◆ **Required action**
Take every line from the records below that includes the word "Question".

◆ **Source data**
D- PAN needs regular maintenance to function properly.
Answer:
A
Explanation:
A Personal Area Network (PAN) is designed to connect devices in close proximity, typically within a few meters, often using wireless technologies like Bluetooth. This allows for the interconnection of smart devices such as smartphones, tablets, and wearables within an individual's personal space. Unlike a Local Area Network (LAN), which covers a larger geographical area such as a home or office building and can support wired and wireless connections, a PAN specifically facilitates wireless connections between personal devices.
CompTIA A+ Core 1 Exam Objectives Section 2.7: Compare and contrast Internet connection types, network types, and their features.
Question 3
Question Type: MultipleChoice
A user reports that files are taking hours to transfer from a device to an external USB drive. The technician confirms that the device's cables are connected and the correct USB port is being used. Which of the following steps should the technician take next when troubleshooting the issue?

◆ **Answer box**
Question 3
Question Type: MultipleChoice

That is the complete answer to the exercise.